B.  Additional Service Purchase

          The Petitioner seeks to purchase additional service credit.  The Petitioner seeks this purchase as an equitable remedy for the exclusion of the PTO mentioned above from the calculation of her AFC.  Ostensibly, the increase in service credit would off-set the exclusion of the PTO in the calculation of Petitioner’s retirement benefit.  Unfortunately, the law does not allow members who are not active to purchase service credit.

          S.C. Code Ann. §9-1-1140 provides authority for members of the South Carolina Retirement System to purchase additional service credit which can be included in the formula used to calculate retirement benefits.  Subsections (A) through (G) of Section 9-1-1140 allow an “active member” to purchase service credit for periods of public service, educational service, military service, approved leaves of absence, nonqualified service, service in the State’s Optional Retirement Program and previously withdrawn service.  As can be seen by the language of each subsection of Section 9-1-1140, the ability to establish such service is available only to “active members.”  An “active member” means an employee who is compensated by an employer participating in SCRS and who is making regular retirement contributions to the system.  S.C. Code Ann. Section 9-1-10(2) (Supp. 2005). 

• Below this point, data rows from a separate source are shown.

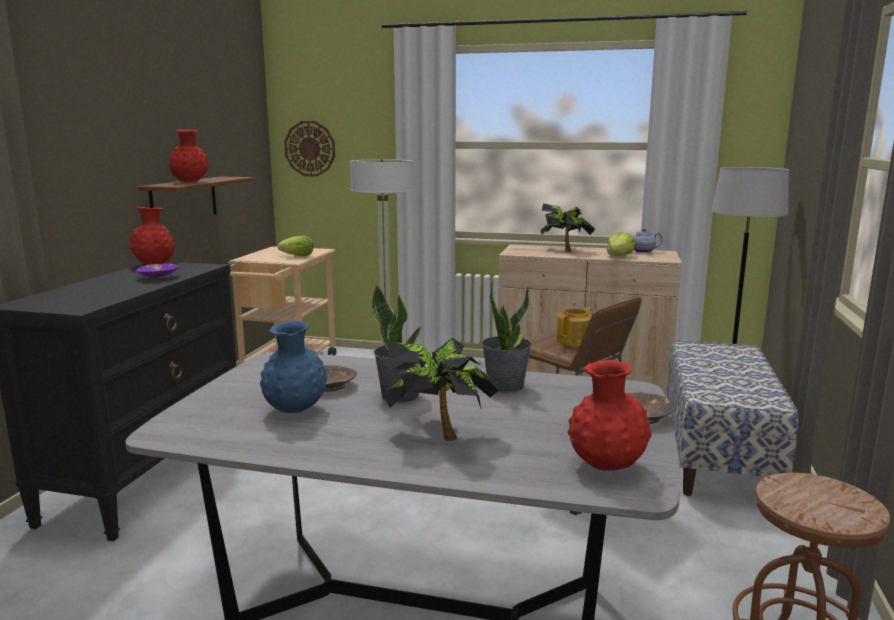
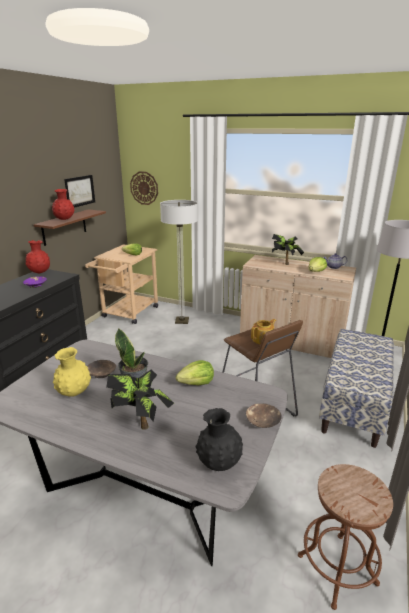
camera: 10 degrees right, 10 degrees up
blue vase [260,320,327,413] -> yellow vase [53,347,91,397]
potted plant [482,282,532,393] -> lettuce [176,360,214,385]
red vase [568,360,652,470] -> black vase [196,408,243,471]
none -> picture [64,175,95,208]

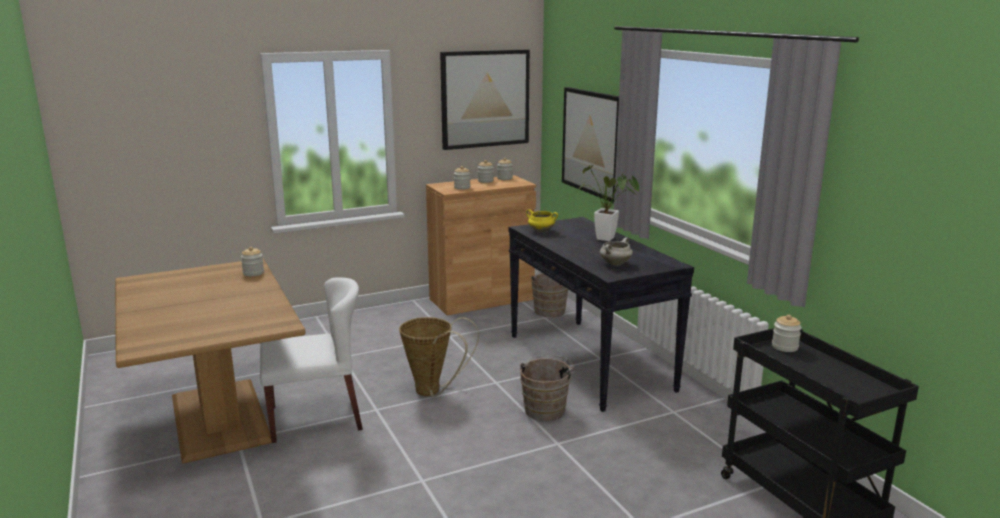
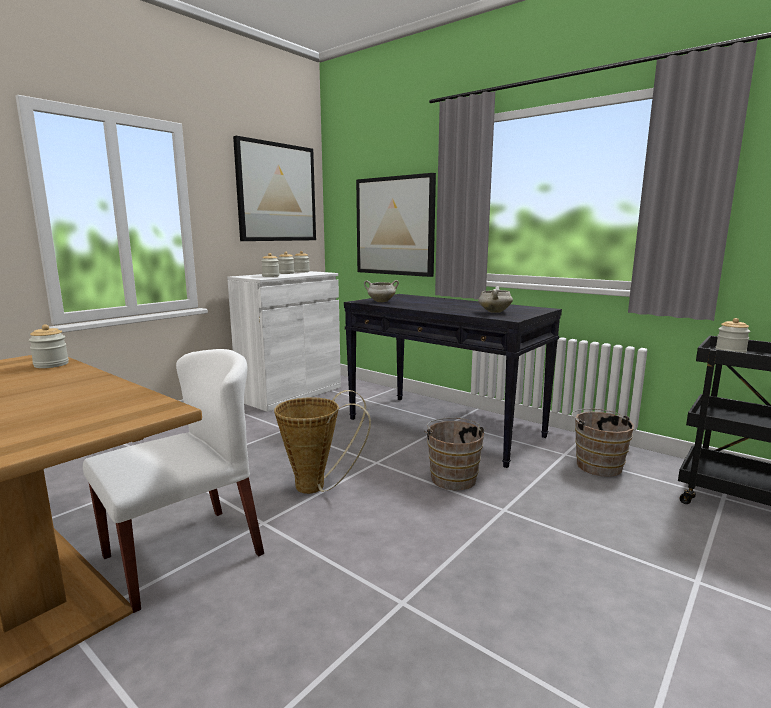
camera: 25 degrees left, 5 degrees down
brown cabinet [426,175,536,315] -> white cabinet [227,271,341,412]
yellow cooking pot [526,209,558,232] -> white cooking pot [364,280,399,302]
brown bucket [530,272,568,318] -> brown bucket moved to [571,408,634,477]
potted plant [578,165,639,241] -> none

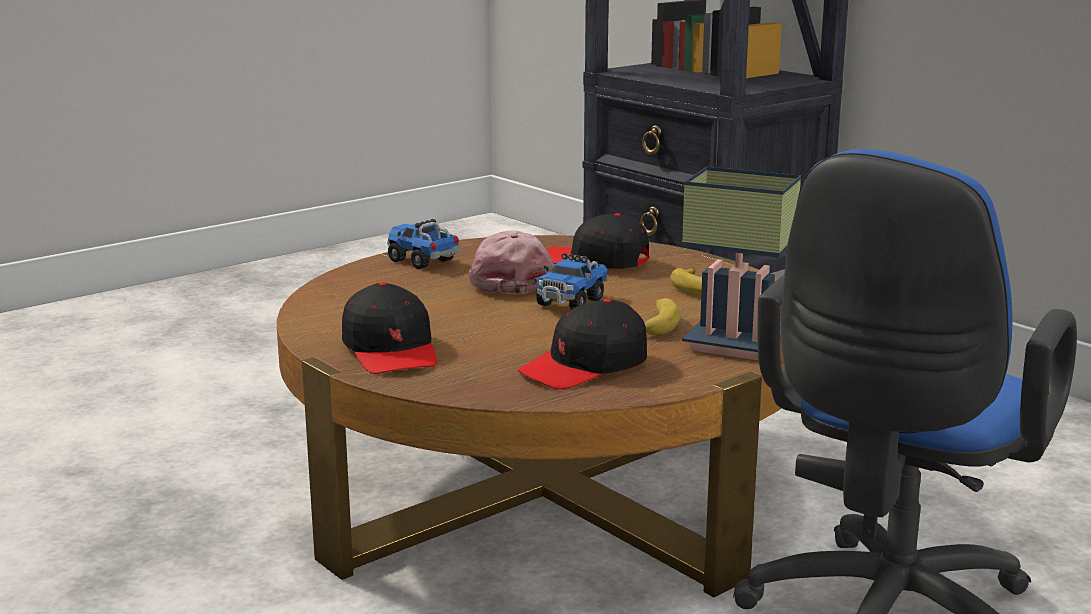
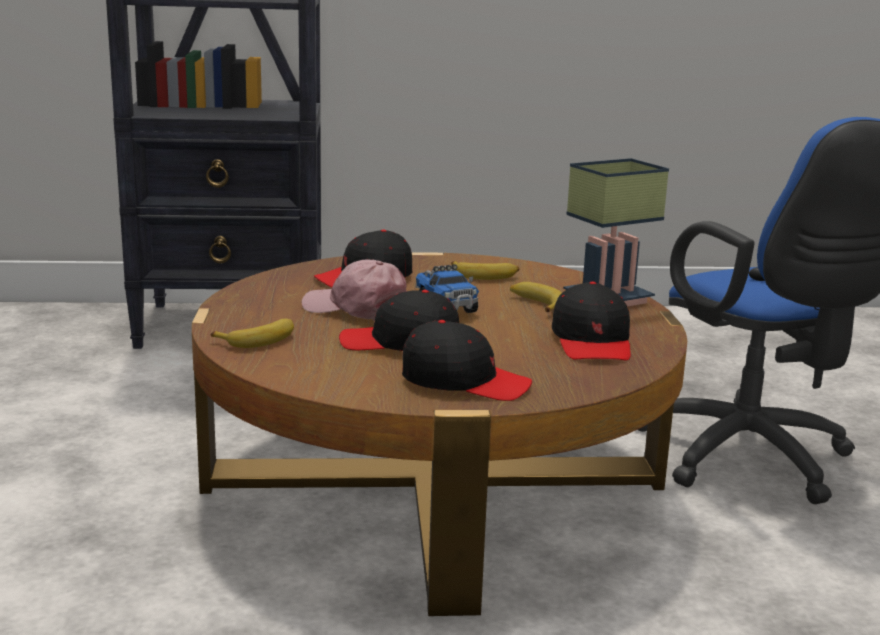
camera: 55 degrees left, 0 degrees up
toy truck [387,219,460,269] -> none
none -> banana [211,319,294,348]
none -> black cap [339,290,459,351]

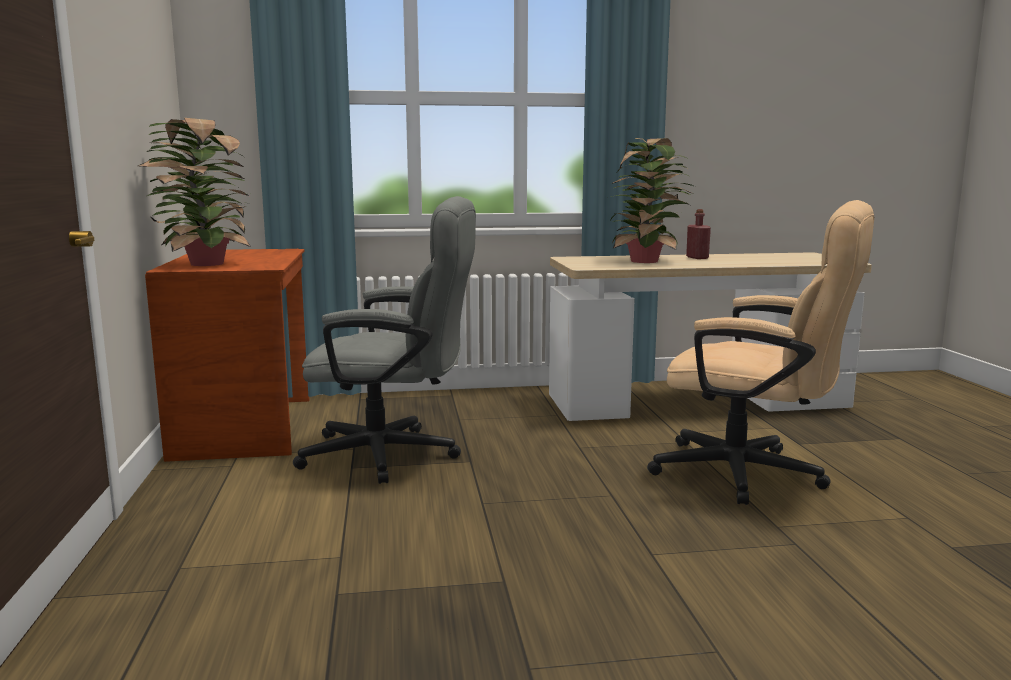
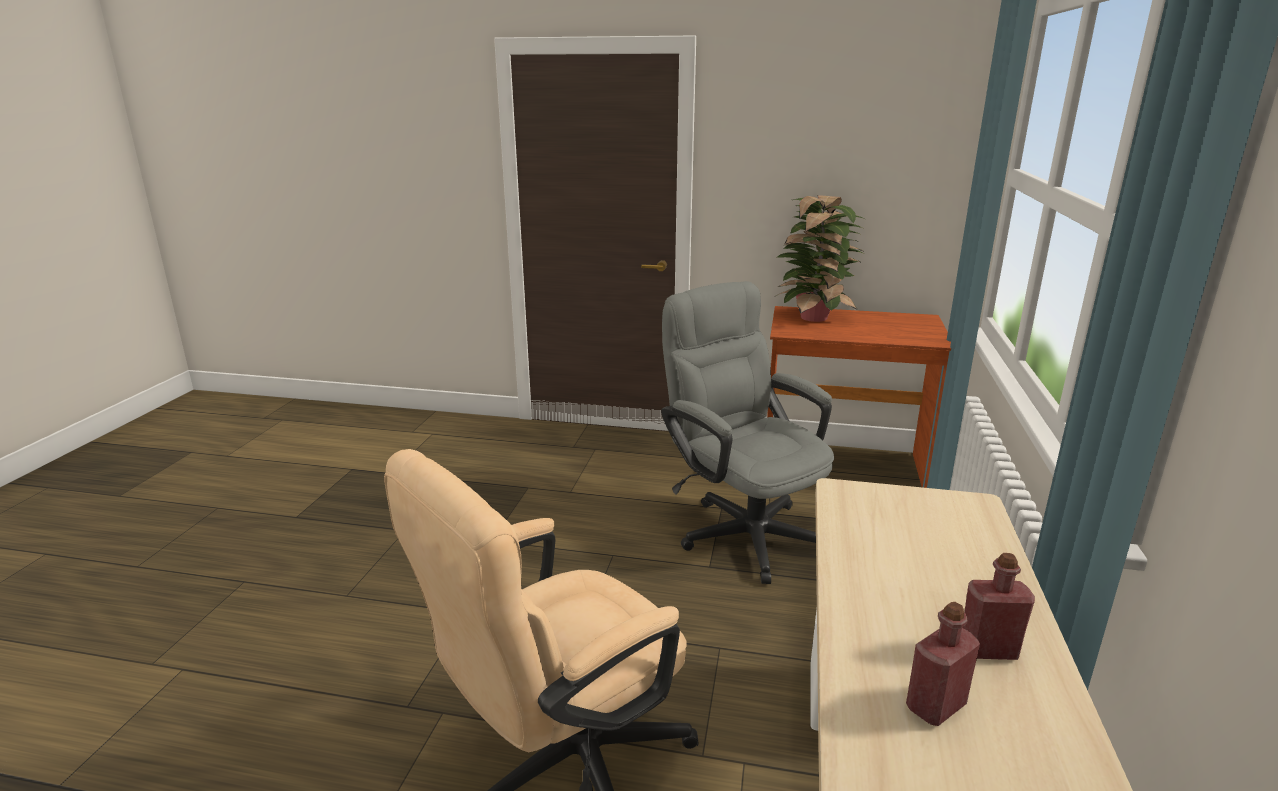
camera: 110 degrees right, 10 degrees up
grey office chair [293,196,476,484] -> grey office chair turned 120 degrees clockwise [661,281,834,584]
potted plant [611,138,693,263] -> none
none -> red bottle [906,602,980,726]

          “Retirement” occurs when a member withdraws from active service and receives a retirement allowance granted under the system.  S.C. Code Ann. Section 9-1-10(26) (Supp. 2005).  Petitioner retired from employment with Spartanburg Regional Health Services District, Inc. on June 30, 2004.  Clearly, Petitioner is not an active member of SCRS.  Therefore, Petitioner is not eligible to purchase service credit pursuant to Section 9-1-1140 and the Respondent correctly denied her claim in this matter.

ORDER

          As there are no genuine issues as to any material facts in this matter and as the Retirement Systems has properly denied Petitioner’s request to use Paid Time Off (PTO) in the calculation of her Average Final Compensation and denied her request to purchase additional service credit, I find that the Retirement Systems is entitled to judgment in its favor in this case as a matter of law.  Therefore,

IT IS HEREBY ORDERED that Respondent South Carolina Retirement Systems’ Motion for Summary Judgment is GRANTED.

AND IT IS SO ORDERED.

 

                                                                                                                                                                             ______________________________

                                                          The Honorable John D. McLeod

                                                          Administrative Law Judge

 



[1]  Petitioner’s retirement benefit is determined by multiplying her AFC by her credited service by .0182.